AI in Genomics: The Next Generation
How artificial intelligence and machine learning tools stand to benefit clinical labs throughout the genomics pathway
Over the past 50 years, clinical lab genomics has evolved from analog evaluation to the domination of digital “big data.”1 It’s not only analysis techniques that have advanced, but also the datasets themselves, whose growing scale and complexity are beginning to surpass the capabilities of both conventional analyses and the humans undertaking them. To overcome any potential barriers to effective, timely, and reproducible results, the spotlight is now on emerging technologies such as artificial intelligence (AI) and machine learning (ML). The ability of these tools to parse large-scale, complex, and heterogeneous datasets makes them promising candidates for addressing the increasing need for new computational approaches capable of analyzing the next generations of clinical laboratory genomic data.
Potential across the pipeline
The volume of research investigating both genomics and AI has increased dramatically over the past three decades.2 Although AI technologies’ predictive and pattern-recognizing abilities may make them invaluable in the post-processing analysis and interpretation phases of the genomic data pipeline—and indeed, this is where most emerging activity is currently happening, from noninvasive prediction of embryo ploidy during IVF3 to point-of-care screening for genetic syndromes in children4—their utility may extend even further. “The potential of AI lies in the analysis of large amounts of data, not only to examine genomic data more quickly and in greater depth, but also to integrate different data sources to complement this analysis,” explains a team of genomic experts from PHG Foundation, a non-profit think tank that works to inform policy to make science, in particular genomics, work for health.
Prior to sequencing, AI could aid the collection and preparation of large, heterogeneous, and complex datasets containing many different attributes, measurements, and types of data and information. The technologies may also help during sequencing and processing; examples of this are some pipelines’ partial reliance on ML to accelerate data processing5 or the use of AI methods in improving variance identification accuracy.6 Despite these early applications, progress is still needed before AI’s potential can be fully realized. “The use of AI is, at present, limited, mostly to research contexts,” PHG Foundation says. “The existing and emerging applications of AI are resource and pathway optimization, annotation of variant data, and prediction of the functional consequences of variants.”
The current early stage of AI use in genomics may pose a challenge in determining where these technologies can be suitably applied. “Because the vast majority of AI activity in genomics is within the research phase, we suspect that there are lots of aspects of genomics that are not suitable for AI/ML, at least in its current form,” PHG Foundation says. One area in which they believe caution is needed is the use of AI for clinical genomics result feedback. “We’re sure that companies are developing AI chatbots for sharing genetic test results and that this will help address a bottleneck, because genetic counseling services are in high demand. But, given the complexity of genomic information, its implications for patients and their families, and the difficulty we know patients have in understanding risk, it seems like it might dehumanize the clinical interaction and lead to increased likelihood of misunderstanding and confusion.”
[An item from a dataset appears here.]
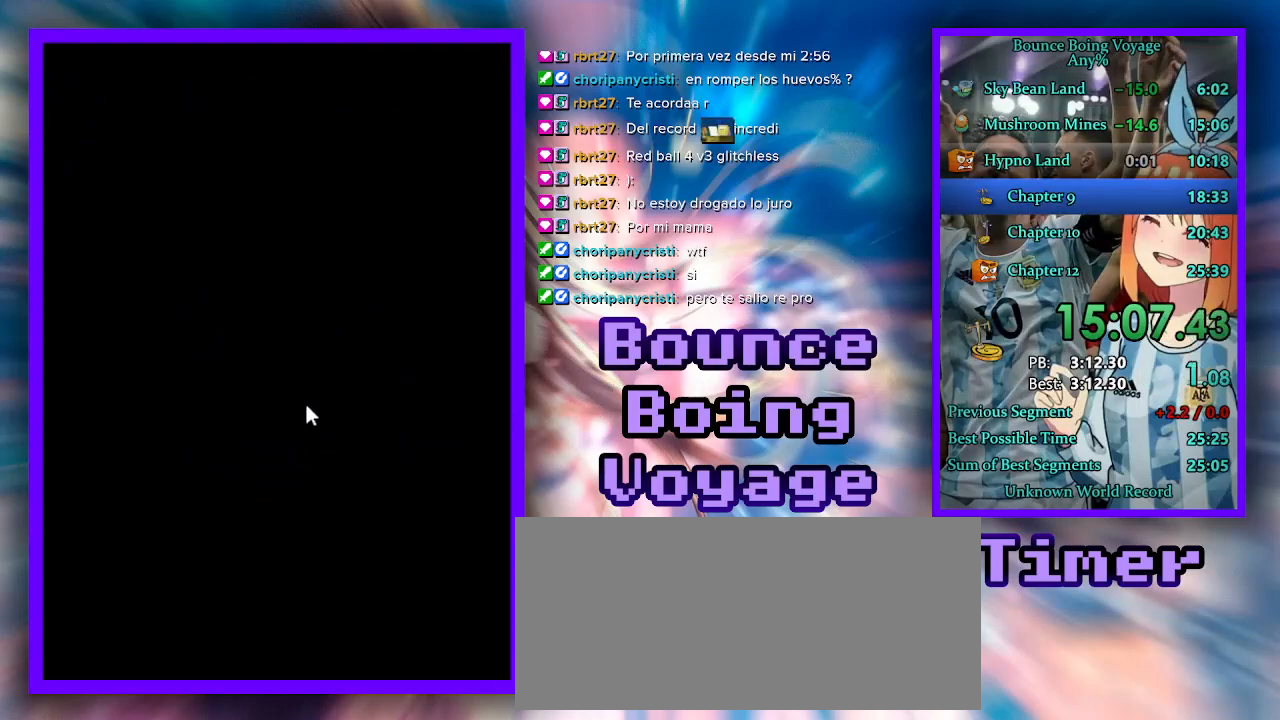
{"keys": ["select"], "events": [[33, "select", "up"], [67, "select", "down"], [200, "select", "up"], [233, "select", "down"], [300, "select", "up"], [333, "select", "down"], [433, "select", "up"], [467, "select", "down"]]}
Untangling the web of issues
Alongside AI’s growing promise and capabilities in clinical genomics, it presents a network of interconnected problems for clinical laboratories and the wider health systems in which they work—what PHG Foundation calls the AI web of issues. Broadly, these include data, ethical, legal, regulatory, infrastructural, and communication challenges. Although the clinical laboratory has a part to play in resolving these issues, this won’t be done in isolation, especially because the AI web of issues is formed from problems that also need to be resolved within the wider health system. “Managing these issues system-wide will require collaborative and multidisciplinary working,” PHG Foundation says. “To support the implementation of AI, the needs of AI systems and users need to be considered when designing wider health data systems.”
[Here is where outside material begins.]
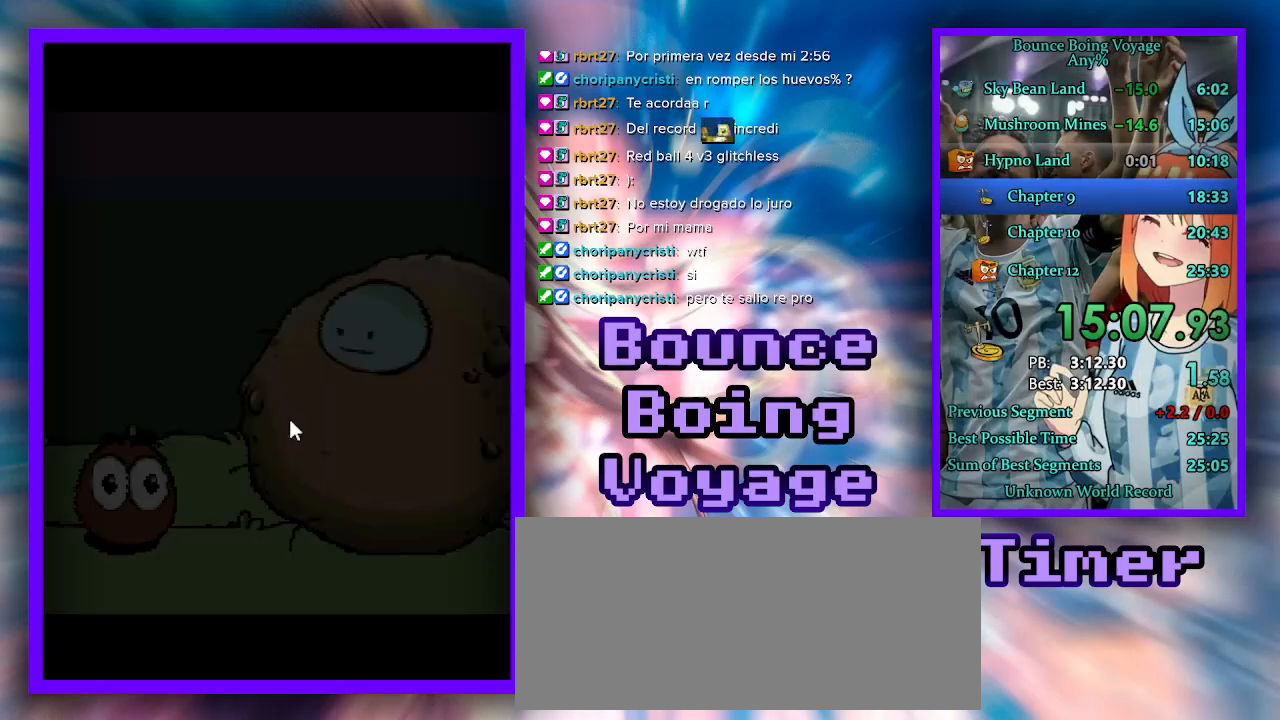
{"keys": [], "events": [[200, "select", "up"], [233, "select", "down"], [400, "select", "up"], [433, "select", "down"], [500, "select", "up"]]}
One key area for collaboration is the development of effective healthcare infrastructure that facilitates AI use in genomic medicine. “Technology development will only get us so far if data infrastructure development does not also keep pace,” PHG Foundation explains. “For example, in the UK, data infrastructure is recognized as an issue that is integral to the delivery of a digital NHS [National Health Service], and is something the government aims to address in a recently launched consultation.7 Establishing robust system-wide health infrastructure will not only support data sharing within the health system, but also have a positive impact on issues relevant to AI, such as the quality of training datasets and the establishment of data standards.”
Analyzing AI adoption
There are things labs need to be aware of when adopting AI technologies into their genomic workflows, many of which overlap with general AI principles. PHG Foundation highlights the following areas labs should consider when implementing these technologies to prevent or mitigate possible issues:
-
- Datasets. “The performance and accuracy of a machine learning model is highly dependent on the quality and reliability of the training data. Healthcare datasets are noisy, complex, heterogeneous, poorly annotated, and generally unstructured.”
-
- Education. Labs need to provide staff with training on AI tools and their integration into current genomic systems to facilitate the effective adoption of AI.
-
- Transparency. “Many AI algorithms, particularly deep learning models, operate as ‘black boxes,’ making it difficult to understand how decisions are made. This lack of transparency can hinder trust among clinicians and patients, who need to understand the basis for clinical decisions.”
-
- Accountability. “There are challenges around determining accountability for errors or adverse outcomes resulting from AI-driven decisions. It raises questions about whether responsibility lies with the developers, the laboratory, or the clinicians using the technology.”
- Bias. “AI/ML models can inadvertently perpetuate or amplify biases present in training data. This can lead to disparities in diagnostic accuracy and treatment recommendations for different populations.”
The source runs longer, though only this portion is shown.